According to that GitHub page, any commit may be referenced via SHA1, even if no ref points to it, so you must delete the repository and recreate it. I can verify that a commit is still visible at least two weeks after it has been dereferenced. In general, once you have removed the sensitive data — so that they are not accessible via any ref — the simplest way to prune Git’s object store is to clone the repository and destroy the old one. This is especially true if you do not have direct access to the repository such as on GitHub.

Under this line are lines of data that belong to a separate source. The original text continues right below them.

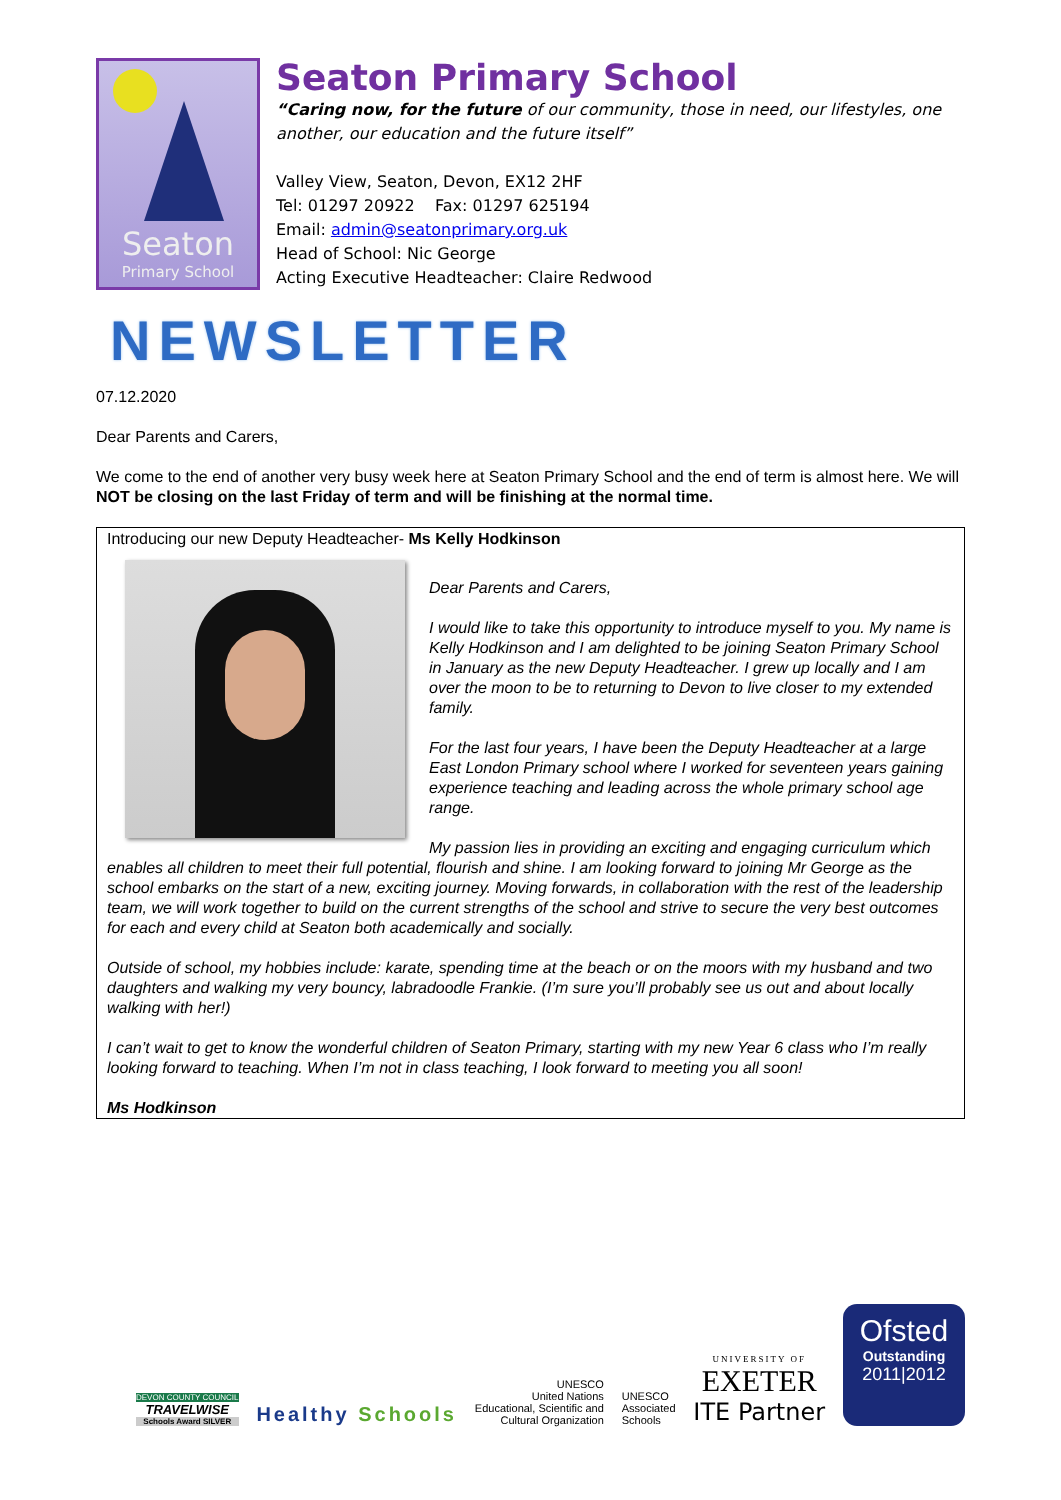Seaton
Primary School
Seaton Primary School
“Caring now, for the future of our community, those in need, our lifestyles, one another, our education and the future itself”
Valley View, Seaton, Devon, EX12 2HF
Tel: 01297 20922 Fax: 01297 625194
Email: admin@seatonprimary.org.uk
Head of School: Nic George
Acting Executive Headteacher: Claire Redwood
NEWSLETTER
07.12.2020
Dear Parents and Carers,
We come to the end of another very busy week here at Seaton Primary School and the end of term is almost here. We will NOT be closing on the last Friday of term and will be finishing at the normal time.
Introducing our new Deputy Headteacher- Ms Kelly Hodkinson
Dear Parents and Carers,
I would like to take this opportunity to introduce myself to you. My name is Kelly Hodkinson and I am delighted to be joining Seaton Primary School in January as the new Deputy Headteacher. I grew up locally and I am over the moon to be to returning to Devon to live closer to my extended family.
For the last four years, I have been the Deputy Headteacher at a large East London Primary school where I worked for seventeen years gaining experience teaching and leading across the whole primary school age range.
My passion lies in providing an exciting and engaging curriculum which enables all children to meet their full potential, flourish and shine. I am looking forward to joining Mr George as the school embarks on the start of a new, exciting journey. Moving forwards, in collaboration with the rest of the leadership team, we will work together to build on the current strengths of the school and strive to secure the very best outcomes for each and every child at Seaton both academically and socially.
Outside of school, my hobbies include: karate, spending time at the beach or on the moors with my husband and two daughters and walking my very bouncy, labradoodle Frankie. (I’m sure you’ll probably see us out and about locally walking with her!)
I can’t wait to get to know the wonderful children of Seaton Primary, starting with my new Year 6 class who I’m really looking forward to teaching. When I’m not in class teaching, I look forward to meeting you all soon!
Ms Hodkinson
DEVON COUNTY COUNCIL
TRAVELWISE
Schools Award SILVER
Healthy Schools
UNESCO
United Nations
Educational, Scientific and
Cultural Organization
UNESCO
Associated
Schools
UNIVERSITY OF
EXETER
ITE Partner
Ofsted
Outstanding
2011|2012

(In other words: If the garbage SHA1 is known, then GitHub will happily serve it over the web. The Git protocol will normally refuse to give you unnamed commits, but it can be enabled with the daemon.uploadarch
config.)
The way to turn referenced objects into garbage objects is with judicial application of rebase
, filter-branch
, reflog
, update-ref
and the like. The way to purge garbage objects is with judicial application of gc
, fsck
, prune
, and repack
.
Example queries:
List dangling commits, which you may grep for sensitive data that may be garbage collected:
git fsck --no-reflogs | awk '/dangling commit/{print $3}' | while read sha1;
do git grep foo $sha1; done
List every single object reachable from a ref (add --walk-reflogs
for reflogs instead):
git rev-list --objects --all | while read sha path;
do git show $sha | grep baz; done
Another way is to use fast-export
to export the entire repository into a text-based file, which you can pick through and manipulate with any tool you want, then fast-import
into a fresh repo. This is good because it doesn’t carry any garbage, and you can grep the whole archive very easily.
The answer does not change if you do not have a work tree, but commands like filter-branch
may want a work tree for some use cases.